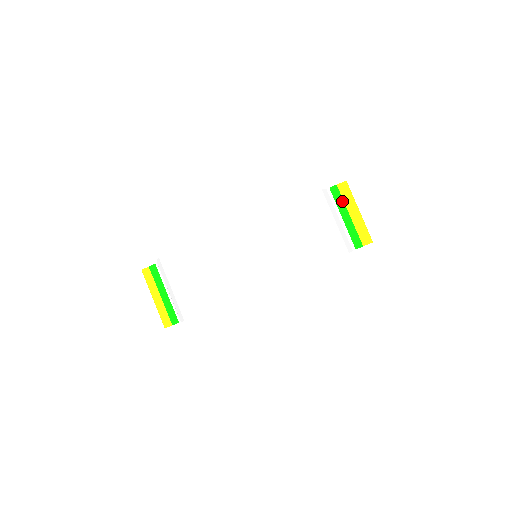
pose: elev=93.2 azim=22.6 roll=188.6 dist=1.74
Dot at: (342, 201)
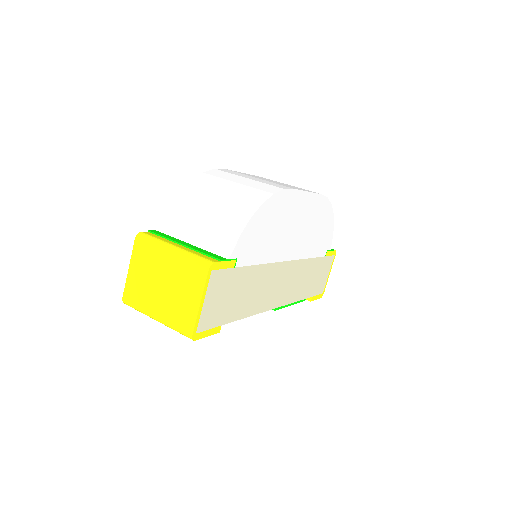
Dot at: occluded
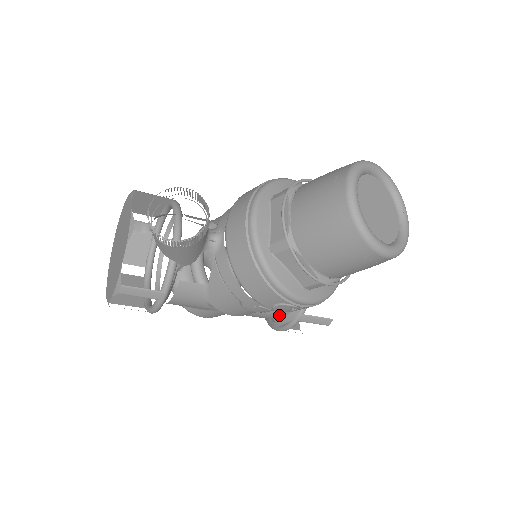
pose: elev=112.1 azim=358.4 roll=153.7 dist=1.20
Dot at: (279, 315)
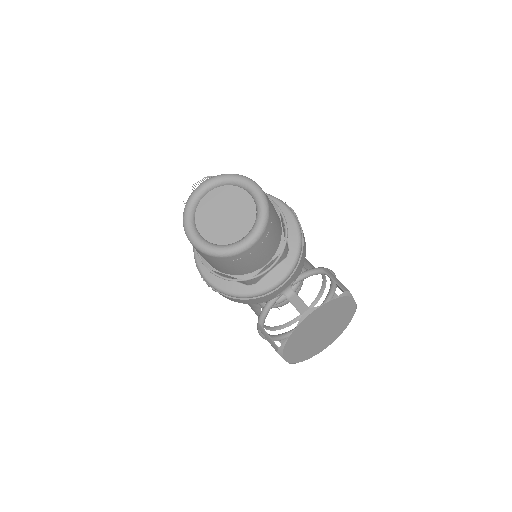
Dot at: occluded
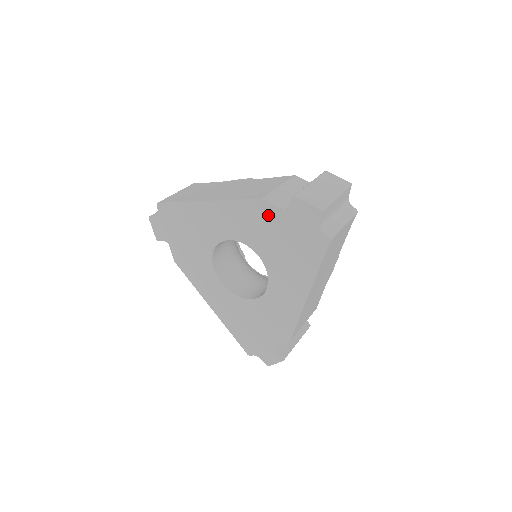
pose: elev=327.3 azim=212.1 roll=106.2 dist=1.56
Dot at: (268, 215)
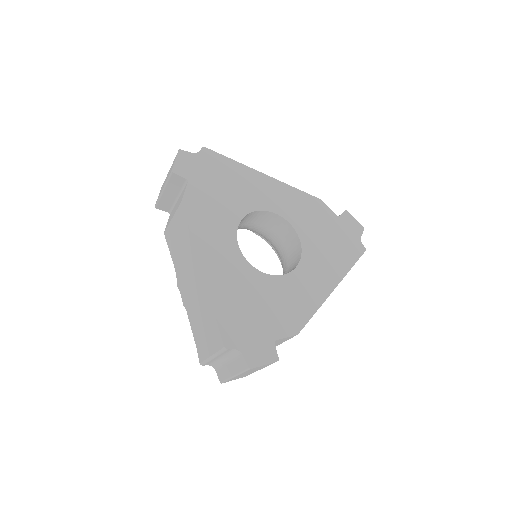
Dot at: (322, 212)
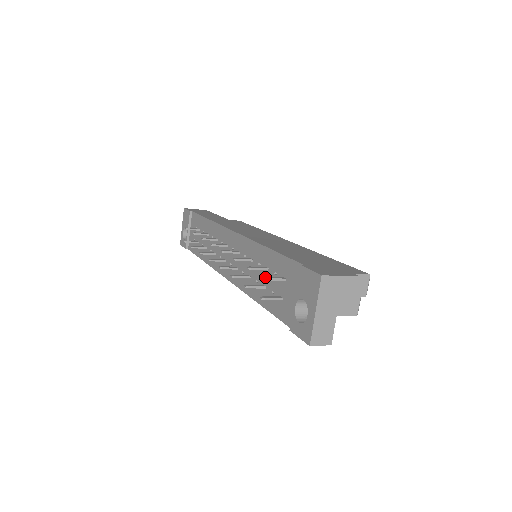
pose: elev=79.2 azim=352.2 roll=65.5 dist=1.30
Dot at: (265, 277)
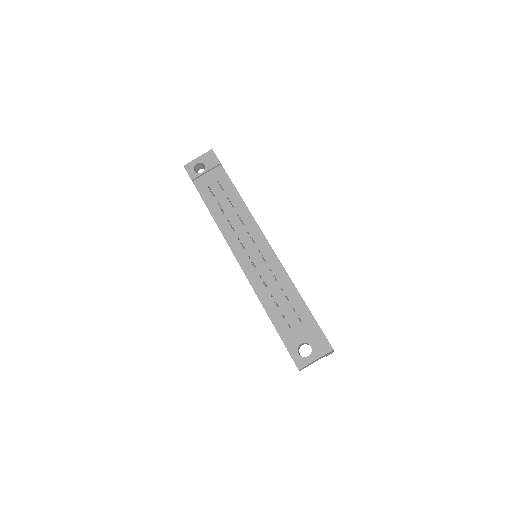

+ + +

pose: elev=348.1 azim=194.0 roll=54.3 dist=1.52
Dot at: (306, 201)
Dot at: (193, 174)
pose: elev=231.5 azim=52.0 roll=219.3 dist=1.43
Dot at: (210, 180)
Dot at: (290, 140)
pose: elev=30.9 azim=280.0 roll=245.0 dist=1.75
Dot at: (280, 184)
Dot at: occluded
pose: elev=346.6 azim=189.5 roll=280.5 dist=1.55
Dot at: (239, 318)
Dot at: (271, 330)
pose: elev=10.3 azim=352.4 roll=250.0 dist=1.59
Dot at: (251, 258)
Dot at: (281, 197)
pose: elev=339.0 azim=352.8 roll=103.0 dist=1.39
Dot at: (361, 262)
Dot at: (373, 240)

+ + +

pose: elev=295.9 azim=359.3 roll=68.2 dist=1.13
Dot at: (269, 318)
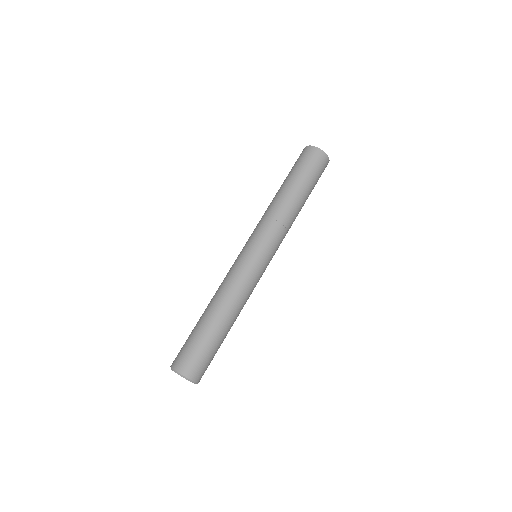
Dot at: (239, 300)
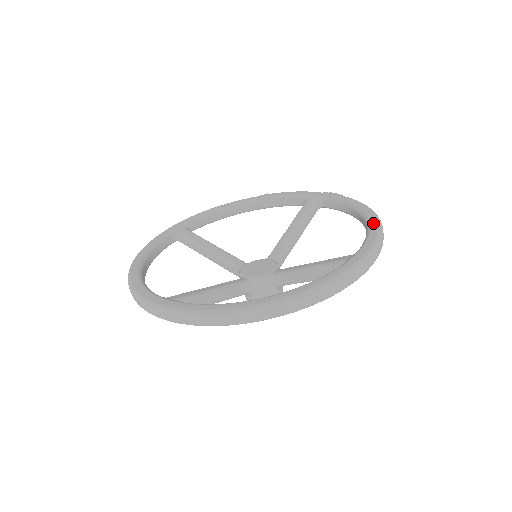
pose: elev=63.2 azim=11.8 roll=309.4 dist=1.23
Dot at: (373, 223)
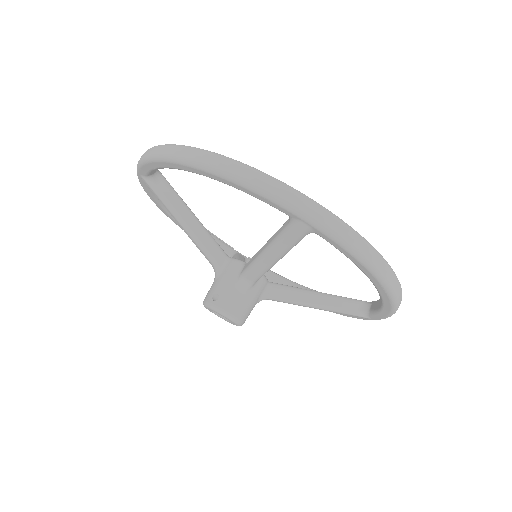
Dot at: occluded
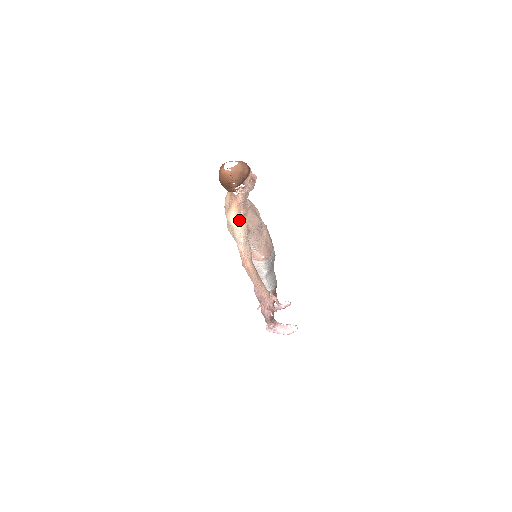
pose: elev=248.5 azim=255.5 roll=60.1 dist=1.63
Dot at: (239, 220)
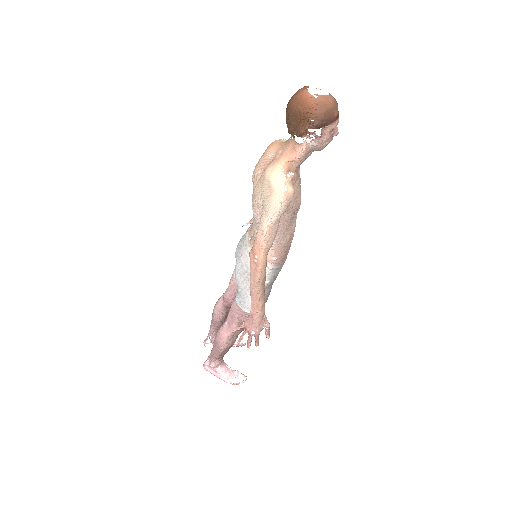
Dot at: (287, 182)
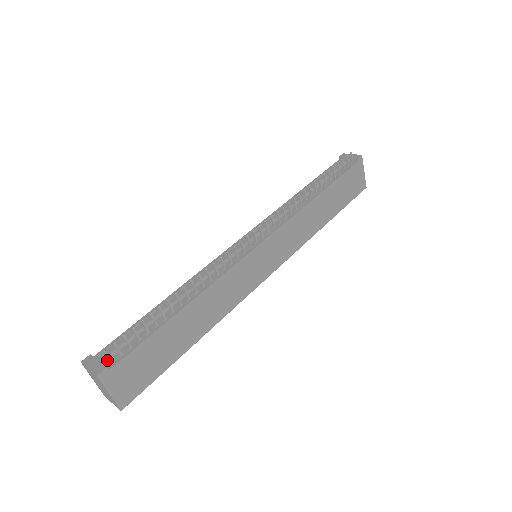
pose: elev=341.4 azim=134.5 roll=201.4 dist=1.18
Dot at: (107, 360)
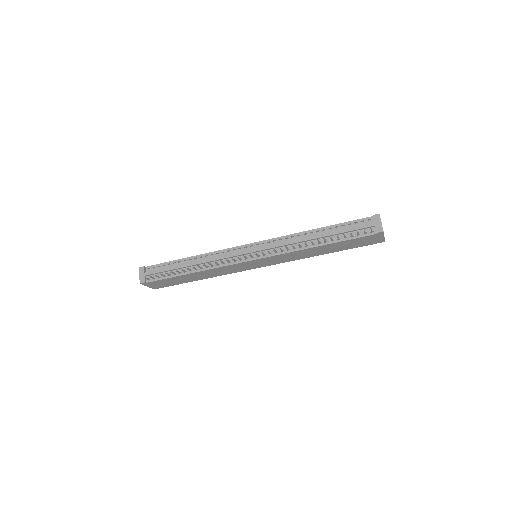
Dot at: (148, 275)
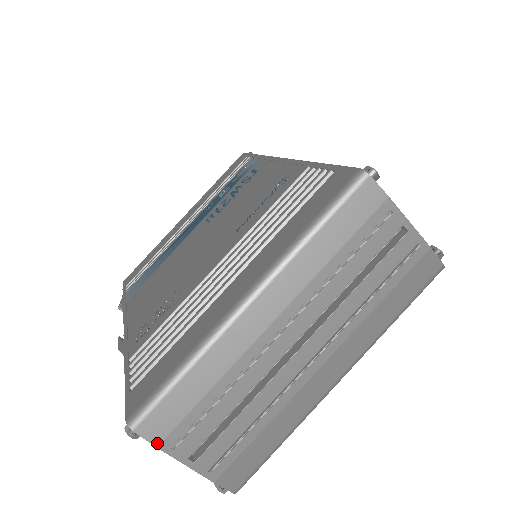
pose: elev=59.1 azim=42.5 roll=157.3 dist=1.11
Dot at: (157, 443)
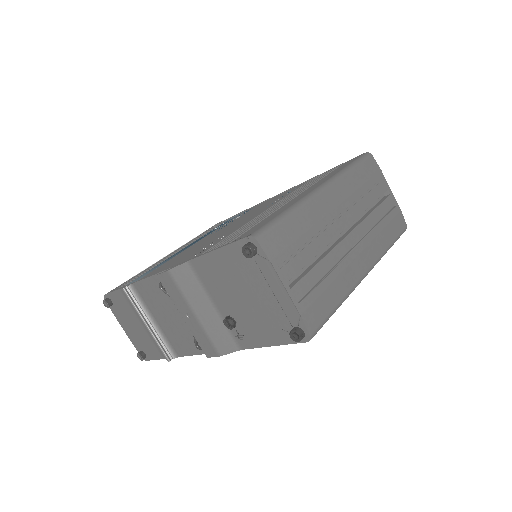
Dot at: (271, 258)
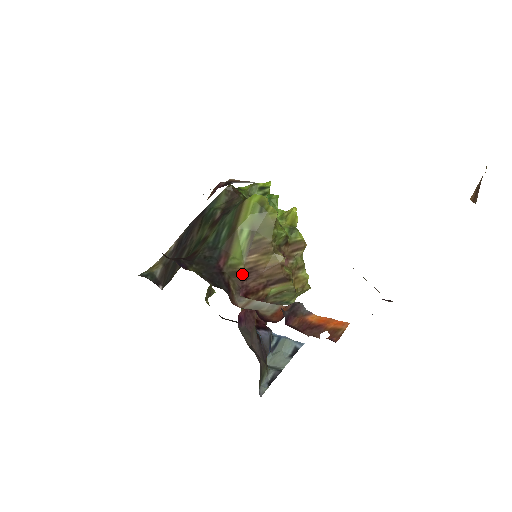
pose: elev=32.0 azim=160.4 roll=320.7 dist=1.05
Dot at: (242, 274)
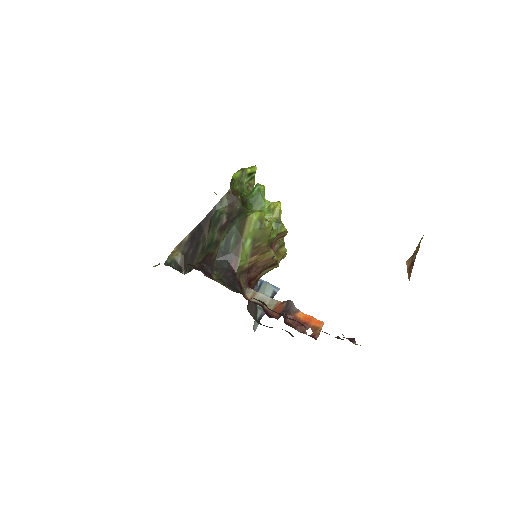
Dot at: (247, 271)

+ + +

Exercise
Copy everything from "pose: elev=93.2 azim=22.6" down to "Dot at: (265, 277)", swapping "roll" for "tilt" and leaving the rest unchanged. Leave the pictures out of the answer.

Solution to this problem
pose: elev=93.2 azim=22.6 tilt=188.6 dist=1.74
Dot at: (342, 201)
Dot at: occluded
pose: elev=112.1 azim=358.4 tilt=153.7 dist=1.20
Dot at: (279, 315)
Dot at: occluded
pose: elev=327.3 azim=212.1 tilt=106.2 dist=1.56
Dot at: (268, 215)
Dot at: (322, 212)
pose: elev=79.2 azim=352.2 tilt=65.5 dist=1.30
Dot at: (265, 277)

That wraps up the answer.